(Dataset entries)
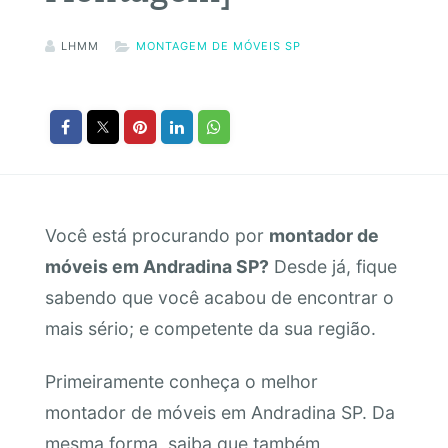
LHMM
MONTAGEM DE MÓVEIS SP
Você está procurando por
montador de
móveis em Andradina SP?
Desde já, fique
sabendo que você acabou de encontrar o
mais sério; e competente da sua região.
Primeiramente conheça o melhor
montador de móveis em Andradina SP. Da
mesma forma, saiba que também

Problem to solve: Could you repeat every record exactly as written, with the pictures left out?

Result for this task:
LHMM
MONTAGEM DE MÓVEIS SP
Você está procurando por
montador de
móveis em Andradina SP?
Desde já, fique
sabendo que você acabou de encontrar o
mais sério; e competente da sua região.
Primeiramente conheça o melhor
montador de móveis em Andradina SP. Da
mesma forma, saiba que também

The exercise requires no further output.